I can feel my face is wet with my tears and I know that this is no way for me to spend the evening. I will feel no better for this in the morning, I will have learned nothing by diving to the depth of my sorrow. I am not the sort of woman who says that she always feels better for a good cry. I rather despise that sort of woman. I usually keep myself busy and occupied, and avoid moments of grief for my loss of liberty and the loss of my sisters and the terrible blight that has been laid on our family because we were born Tudor. I pat my face with my sleeve and I search in myself for Jane’s holy certainty, or even my mother’s flinty determination. I cannot be tenderhearted and vulnerable like Katherine or I will simply despair like her.
I am about to swing the window shut and put myself to bed to try to sleep through to another day, so that these lingering lonely hours of the night are escaped. I reach out and put my hand on the latch of the window and then I hear horses coming down the road, several horses, perhaps six, a troop of men riding down the London road to Chequers. These are the hoofbeats that I have waited for. I strain my ears to listen. Yes, definitely, they have not gone past. They turn in towards the house and now I am leaning out of the window, staring into the half-light to see if there is a standard going before them, and whose colors are coming at a brisk trot at this time of the evening.
If someone has come for me, out of the summer dusk, someone determined to see us free, someone taking a chance with Elizabeth on progress and Cecil snatching a week at his new home, then I will go with him, whoever he is. If he takes me to poverty in France or Spain, if he involves me in danger and rebellion, then I will go. I will not spend another summer here, caged like one of Katherine’s linnets. I will not stay. I don’t care if we die as we ride to the coast, or if our ship is captured and sunk at sea. I would rather drown than spend another night in this little bed looking at the white ceiling and my scratched drawings on the walls. I would rather die tonight than live another day in prison.

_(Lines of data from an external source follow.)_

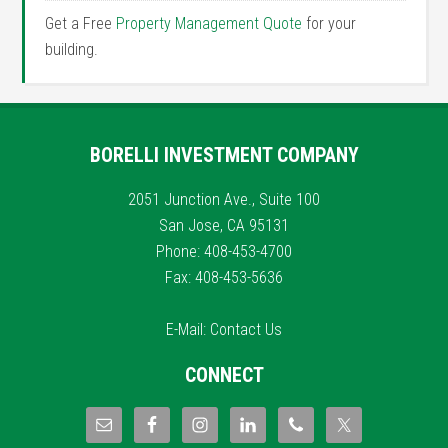
Get a Free
Property Management Quote
for your
building.
BORELLI INVESTMENT COMPANY
2051 Junction Ave., Suite 100
San Jose, CA 95131
Phone: 408-453-4700
Fax: 408-453-5636
E-Mail:
Contact Us
CONNECT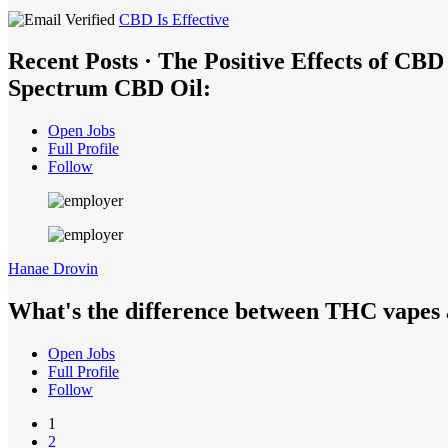
CBD Is Effective
Recent Posts · The Positive Effects of CB
Spectrum CBD Oil:
Open Jobs
Full Profile
Follow
Hanae Drovin
What's the difference between THC vapes
Open Jobs
Full Profile
Follow
1
2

The riders come around the bend in the track, and now I can see them. The Tudor standard goes before them. It is no outlaw,
but a message from Elizabeth. It is brought by a lord riding among his guard on the queen’s business. At last, at last, this must be my freedom. It can only be that she is setting me free. Any other command and it would be a single messenger at a leisurely pace. At last, God be praised, God be praised for it, she is setting me free and I am going to ride out from this damned house and I will never set foot in it again.

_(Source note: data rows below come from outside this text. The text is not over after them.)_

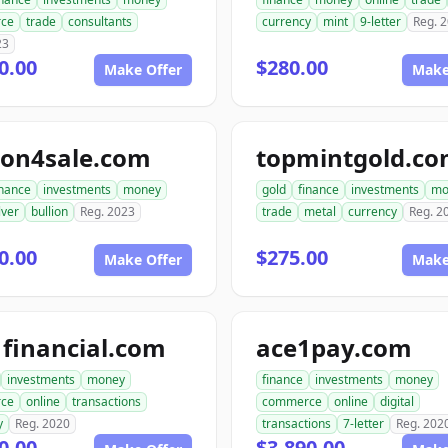
ce
trade
consultants
currency
mint
9-letter
Reg. 
23
0.00
$280.00
Make Offer
Make
ion4sale.com
topmintgold.c
inance
investments
money
gold
finance
investments
mo
lver
bullion
Reg. 2023
trade
metal
currency
Reg. 2
0.00
$275.00
Make Offer
Make
financial.com
ace1pay.com
investments
money
finance
investments
money
ce
online
transactions
commerce
online
digital
y
Reg. 2020
transactions
7-letter
Reg. 202
0.00
$3,890.00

I slam the window shut and jump down from the stool. I shake my maid, who is dozing in a chair. “Do my hair,” I command her. “Give me my best hood. Sir William will knock on the door at any moment. Open it to him. He is coming to tell me that we are to be set free.”

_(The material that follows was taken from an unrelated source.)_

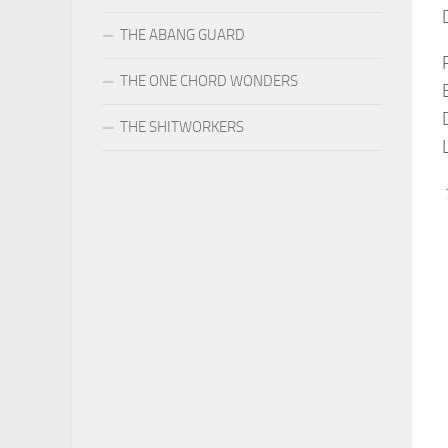
THE ABANG GUARD
THE ONE CHORD WONDERS
THE SHITWORKERS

She flings open the chest and brings out my hood and I stand with my heart pounding as she pins up my blond hair, and then straightens my hood on top. I take my wedding ring off my finger, kiss it, put it on a chain, and tell her to fasten it round my neck. She tightens the laces of my gown at the sleeves and on the kirtle, and I hold my arms wide like a little doll, so she can settle the bodice into place, and just as she says, “Perfect, your ladyship,” there is a knock on the door and I meet her eyes and smile and say: “At last. God be praised. At last.”
I take my seat on my chair and she opens my door, curtseys to Sir William and steps back to present him to me. He comes into the room and bows low. Behind him I see the captain who led his men to the front door, his bonnet in his hand; he bows as he sees me and I incline my head.
“Lady Mary.” Sir William bows. “Here’s a sudden change.”
I cannot stop myself smiling. “I heard the horses,” I say.